Geographic Information Systems Asked by Pescariz on April 3, 2021

I am using QGIS 2.18.11 and I have a shape layer with lines and polylines I need to review; but not all of them, only certain ones. The ones I need to review are marked in a specific field (rev = 0 or rev = 1) in an Excel file (.xlxs). Both data files share the same ID, so I could connect them.

How I would normally do this is performing a join in my shapefile with the Excel file using the ID; then I would add a new field in the shapefile and update it with the “rev” field data; I would then close the excel file so I can keep on working on it in parallel; finally I would filter my shapefile with “rev”=1, and there I have the lines and polylines I need to review.

Is there a faster way? Also a way that does not make me edit the shapefile (by creating that “rev” field)?

3 Answers

If you can connect the shapefile with Excel file using join by attribute, then you can simply save the joined file as a new shapefile and the link will exist permanently.

In this case, Rev field which exist in Excel file will be written / transferred to shapefile and you can filter the new shapefile by Rev field.
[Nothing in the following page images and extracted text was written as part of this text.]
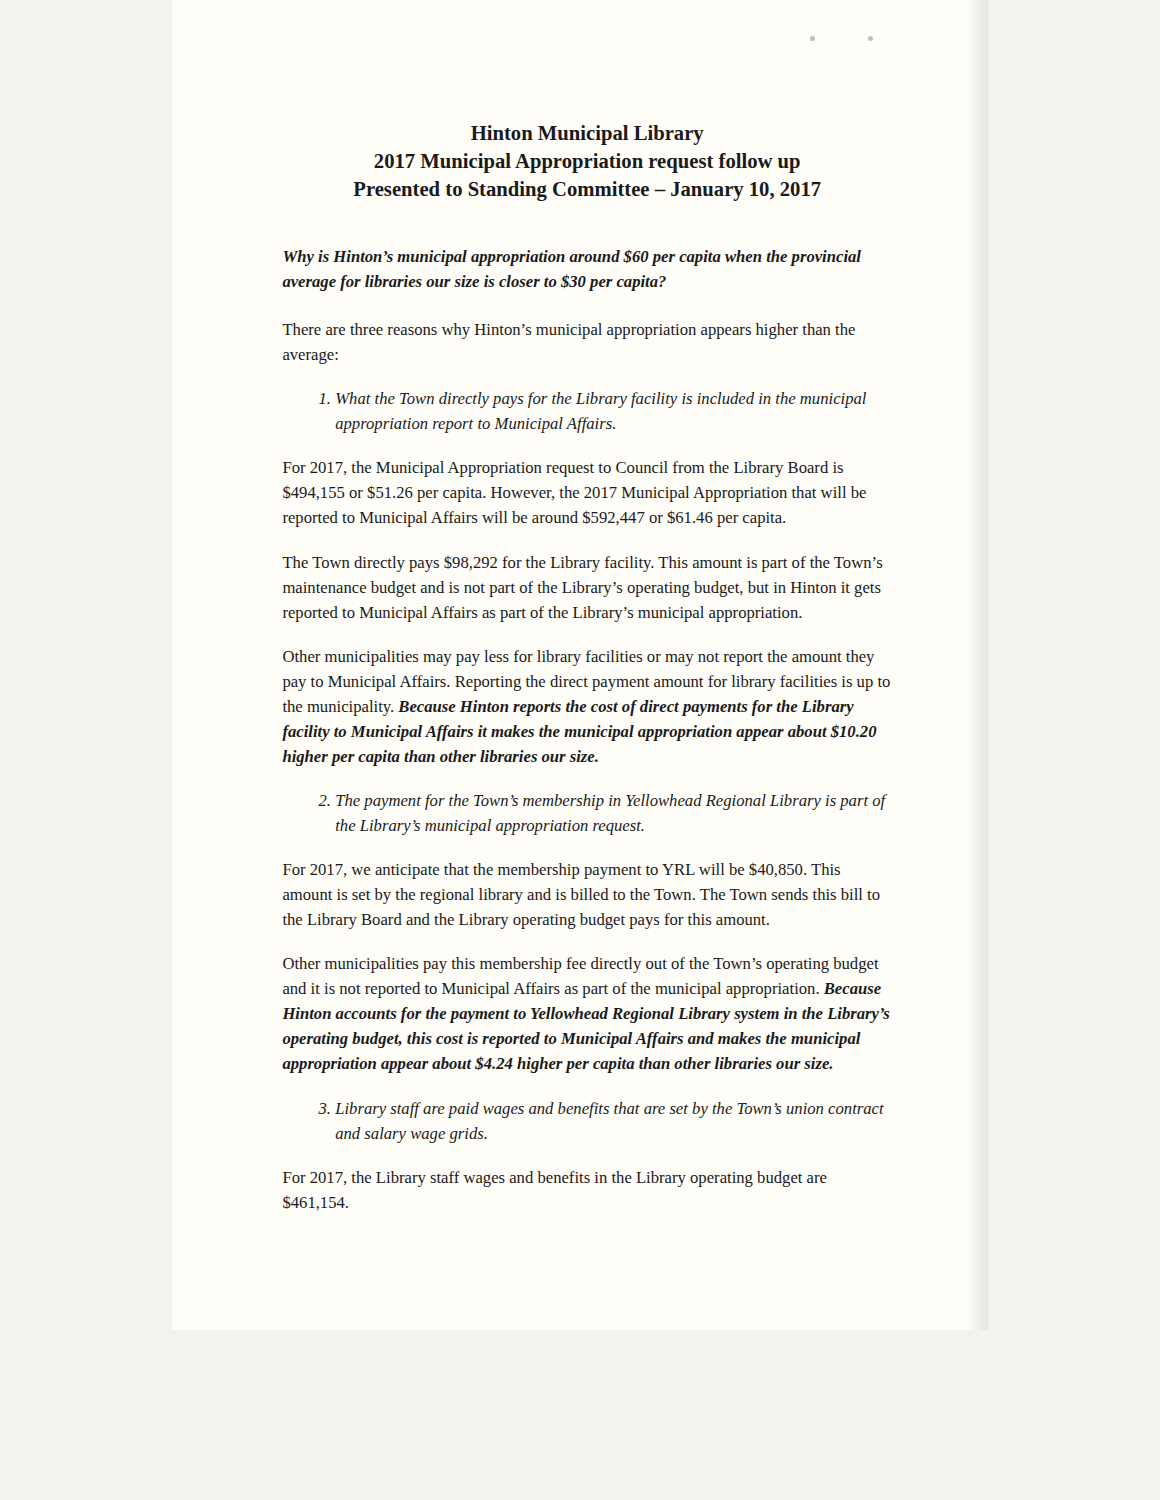Hinton Municipal Library 2017 Municipal Appropriation request follow up Presented to Standing Committee – January 10, 2017
Why is Hinton’s municipal appropriation around $60 per capita when the provincial average for libraries our size is closer to $30 per capita?
There are three reasons why Hinton’s municipal appropriation appears higher than the average:
What the Town directly pays for the Library facility is included in the municipal appropriation report to Municipal Affairs.
For 2017, the Municipal Appropriation request to Council from the Library Board is $494,155 or $51.26 per capita. However, the 2017 Municipal Appropriation that will be reported to Municipal Affairs will be around $592,447 or $61.46 per capita.
The Town directly pays $98,292 for the Library facility. This amount is part of the Town’s maintenance budget and is not part of the Library’s operating budget, but in Hinton it gets reported to Municipal Affairs as part of the Library’s municipal appropriation.
Other municipalities may pay less for library facilities or may not report the amount they pay to Municipal Affairs. Reporting the direct payment amount for library facilities is up to the municipality. Because Hinton reports the cost of direct payments for the Library facility to Municipal Affairs it makes the municipal appropriation appear about $10.20 higher per capita than other libraries our size.
The payment for the Town’s membership in Yellowhead Regional Library is part of the Library’s municipal appropriation request.
For 2017, we anticipate that the membership payment to YRL will be $40,850. This amount is set by the regional library and is billed to the Town. The Town sends this bill to the Library Board and the Library operating budget pays for this amount.
Other municipalities pay this membership fee directly out of the Town’s operating budget and it is not reported to Municipal Affairs as part of the municipal appropriation. Because Hinton accounts for the payment to Yellowhead Regional Library system in the Library’s operating budget, this cost is reported to Municipal Affairs and makes the municipal appropriation appear about $4.24 higher per capita than other libraries our size.
Library staff are paid wages and benefits that are set by the Town’s union contract and salary wage grids.
For 2017, the Library staff wages and benefits in the Library operating budget are $461,154.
Answered by ahmadhanb on April 3, 2021

You can temporary join table to your shapefile via Joins tab in layer properties.

  1. save your table as .csv
  2. load the CSV using Add Delimited Text Layer...
  3. go to Joins tab in shapefile layer properites, and hit the + button
  4. make a join by setting your id

enter image description here

Done, the CSV values append to your shapefile remaining in CSV (not writing to shapefile). You can also edit the CSV values in external spreadsheet editor (Calc, Excel, etc.). When you remove the CSV from your QGIS project, the connection (attributes from shapefile) is also removed.

Answered by Oto Kaláb on April 3, 2021

The only faster way of doing this beyond the other answers is to automate it using python/pyqgis (creating the join, iterating through the join layer and looking for successfully joined features, and commuting the attribute edit). Here's a tutorial on the joining part.

https://www.qgistutorials.com/en/docs/performing_table_joins_pyqgis.html

The other parts you should be able to find more code examples by using various keyword searches like "pyqgis commit edit" or "pyqgis get layer features".